On parvient mal à saisir le propos de cette pièce, comme si le projet en était encore aux balbutiements, remplis de maladresses et surtout d’une grande vacuité. Sur le plan formel, tout se déroule à partir d’un plateau circulaire rotatif, la rencontre avec le père alité, puis le séjour dans la yourte au deuxième acte. Le jeu et les espaces sont amplifiés par une captation vidéo en direct diffusée en fond de scène. Les gros plans sur les protagonistes, vus de face, vus du plafond, Venise traversée en gondole, les steppes de Mongolie… se fondent avec les comédien·nes sur scène. Ce déplacement de perspective invite le public à modifier son point de vue. La dynamique de l’image parvient à maintenir quelque peu l’attention dans une proposition tout en lenteur, basculant parfois dans la longueur. Mais le dispositif, malgré la polyvalence d’un Louis Fortier qui interprète les autres personnages, ne parvient pas à maintenir l’intérêt.

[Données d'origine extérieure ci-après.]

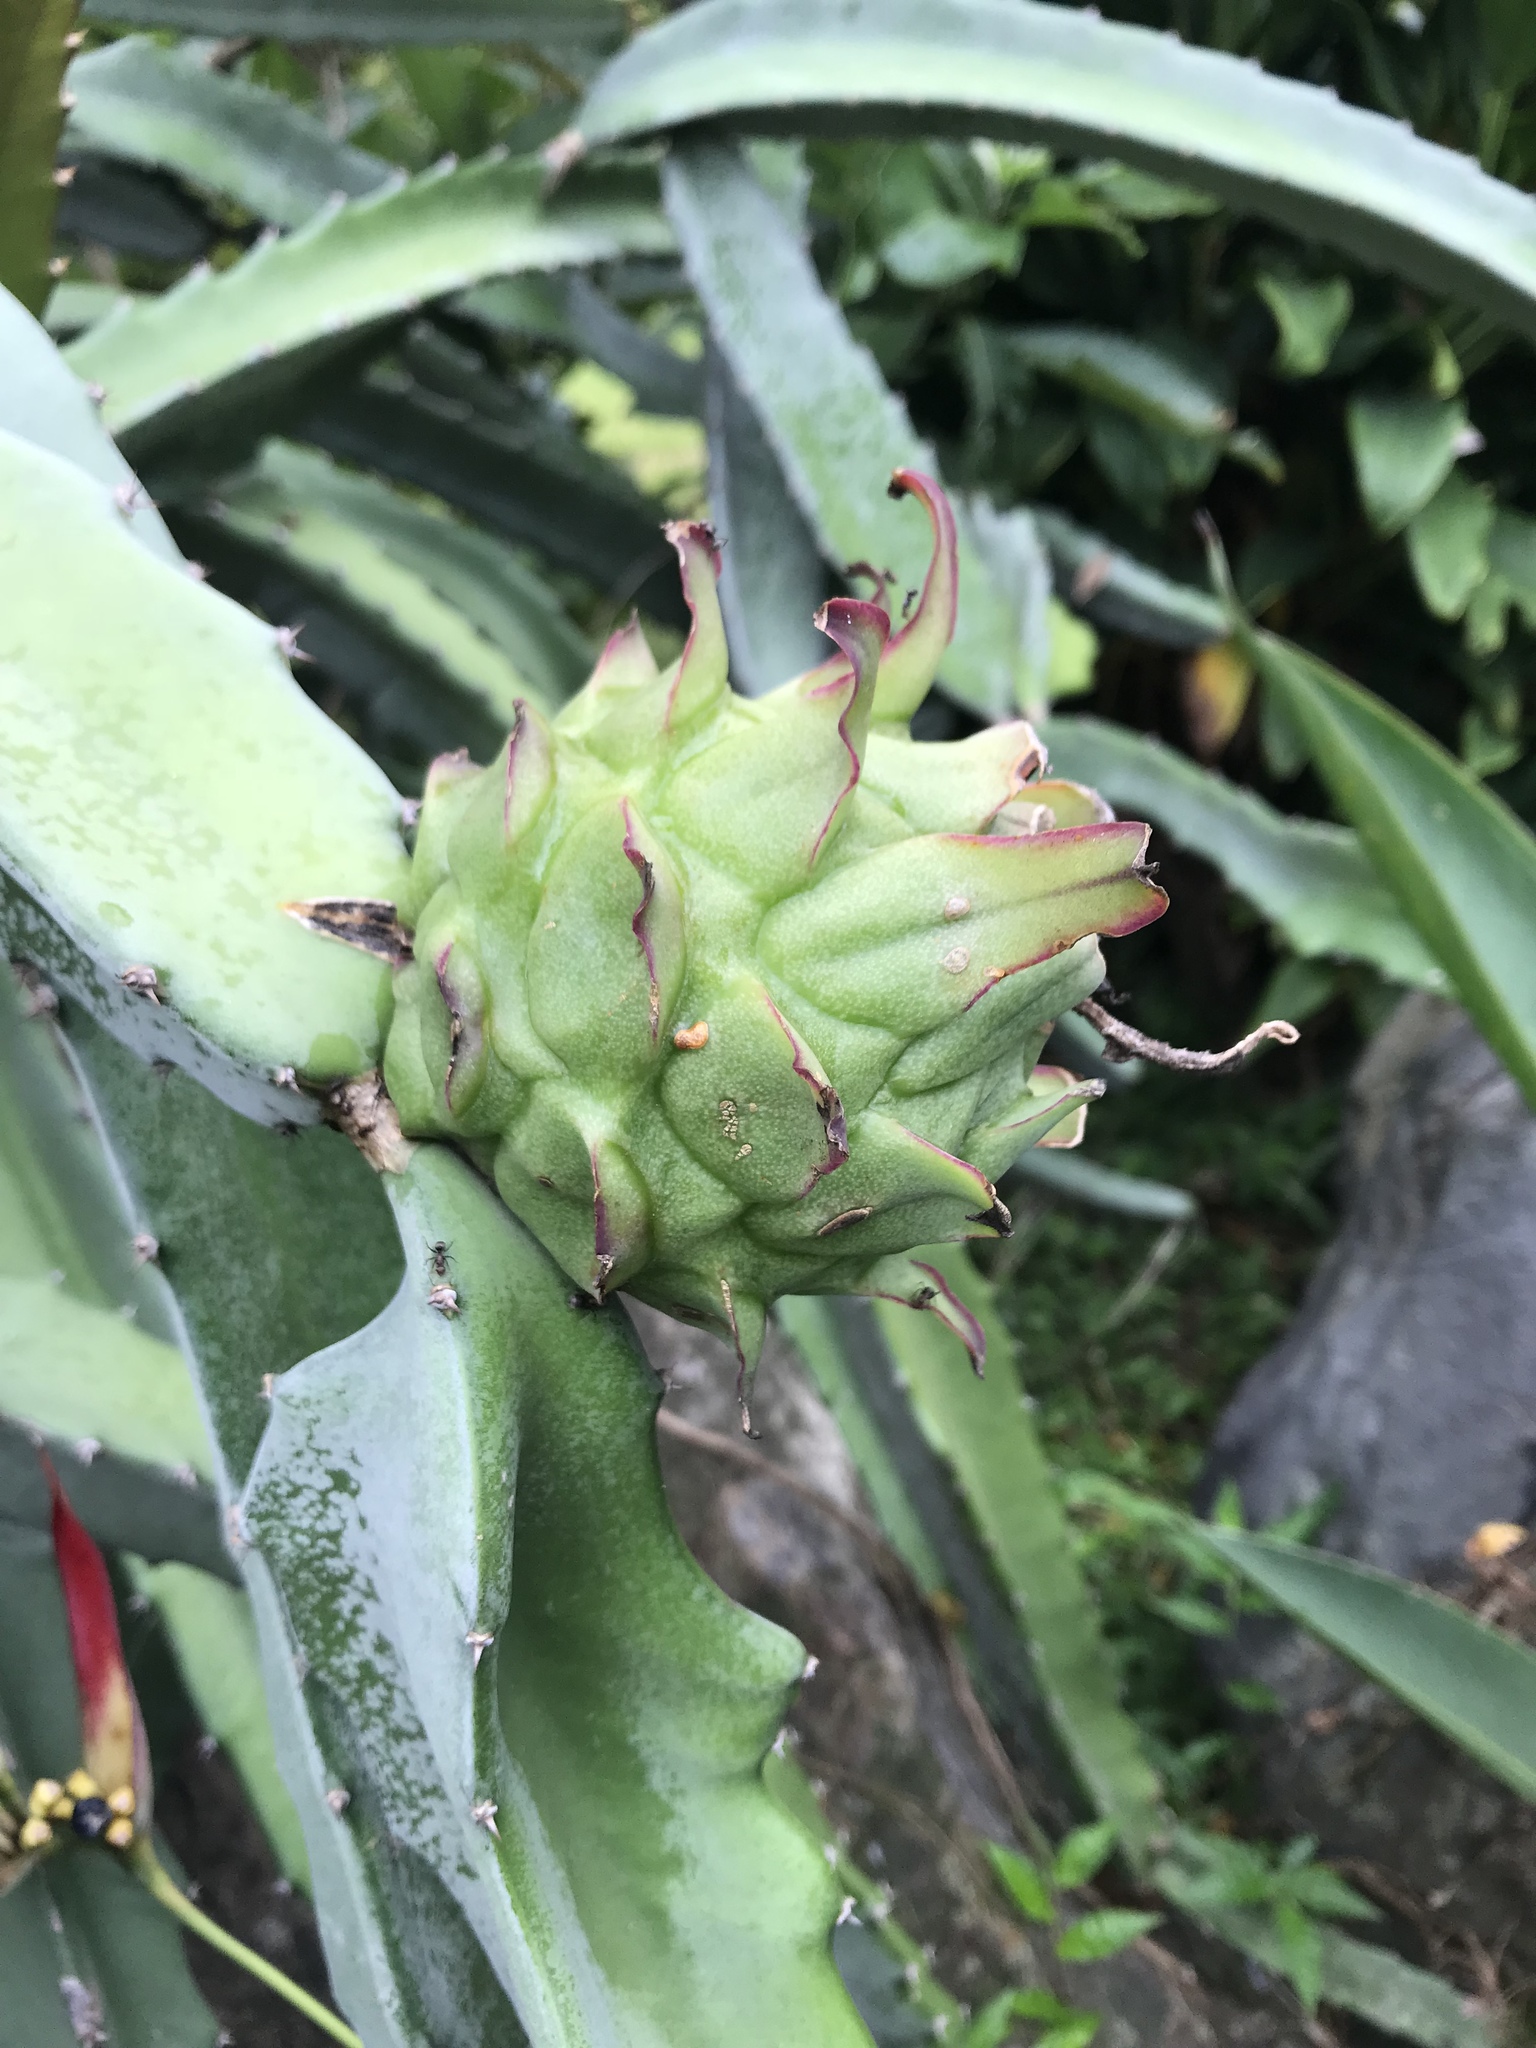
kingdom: Plantae
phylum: Tracheophyta
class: Magnoliopsida
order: Caryophyllales
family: Cactaceae
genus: Selenicereus
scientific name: Selenicereus costaricensis
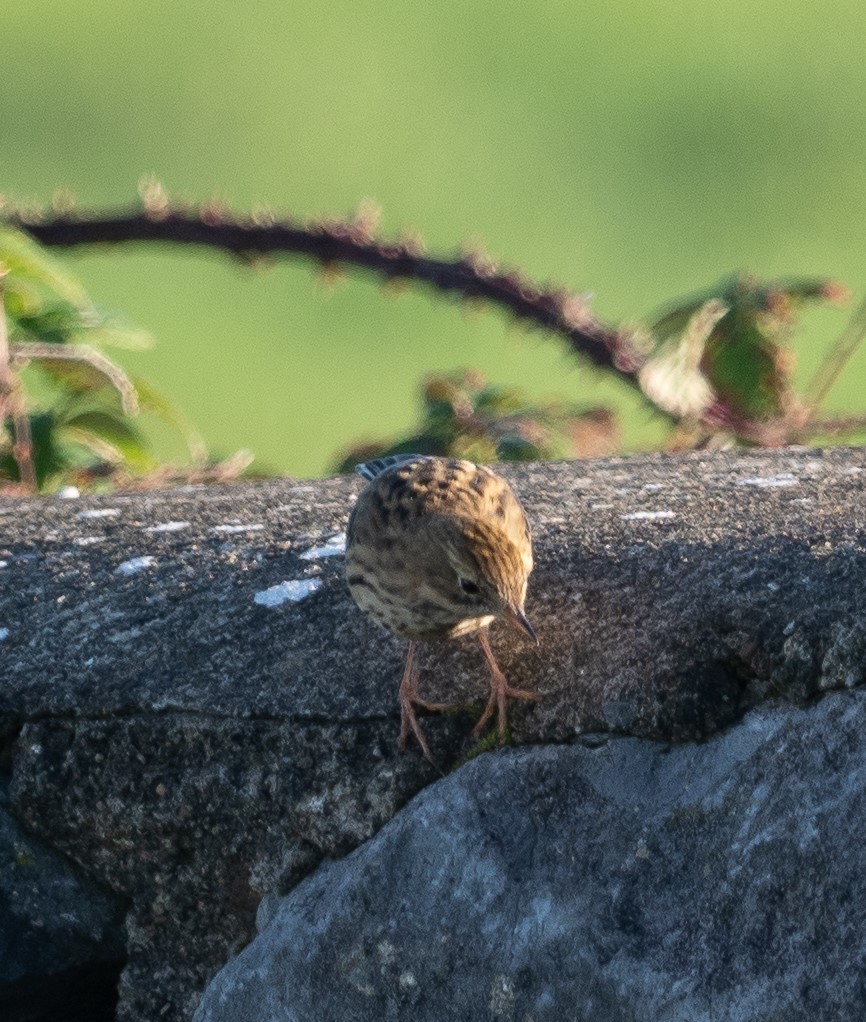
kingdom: Animalia
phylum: Chordata
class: Aves
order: Passeriformes
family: Motacillidae
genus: Anthus
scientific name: Anthus pratensis
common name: Meadow pipit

Il y a des moments touchants de sincérité dans la première partie, dont cette scène de rage d’un McCoy exaspéré, comme s’il sortait de son corps, alors qu’il accepte de se soumettre aux consignes du préposé. Mais, au-delà de cette mise en scène, on reste sur son appétit, tellement le repas est léger. Comme si le deuxième acte était décroché du premier, donnant l’impression d’assister à deux pièces. La première sur le rapprochement ultime entre un fils et son père. La seconde comme un récit de voyage alimenté de clichés et de quelques notes superficielles, autant pour le portrait de la Mongolie actuelle que pour la mythologique de Marco Polo, réduit à une statue ignorée dans Oulan-Bator. On ne parvient à intégrer ni la magnifique carte de Fra Mauro (15e s.), qui a donné son nom à une zone lunaire, ni l’insertion du vol d’Apollo 14, qui nous y amène à la fin du spectacle, alors que la Lune se rapproche jusqu’à occuper tout le champ de vision. Toutes ces pistes d’« explication » du monde ne dessinent plus alors que le portrait googlé de notre planète.
Le Devisement du monde
Texte, mise en scène : Kevin McCoy. Avec Louis Fortier, Kevin McCoy et Sarangerel Tserenpil. Assistance à la mise en scène : Catherine Allard. Scénographie et accessoires : Christian Fontaine. Costumes et accessoires : Jeanne Lapierre. Éclairages : Laurent Routhier. Vidéo : Jocelyn Langlois. Musique originale : Miriane Rouillard. Environnement sonore : François Leclerc. Collaboration artistique : Louis Fortier, Nicolas Léger et Sarangerel Tserenpil. Production du Théâtre Humain, présentée au Diamant jusqu’au 20 février. Le Triptyque migratoire est offert en intégral le 22 février.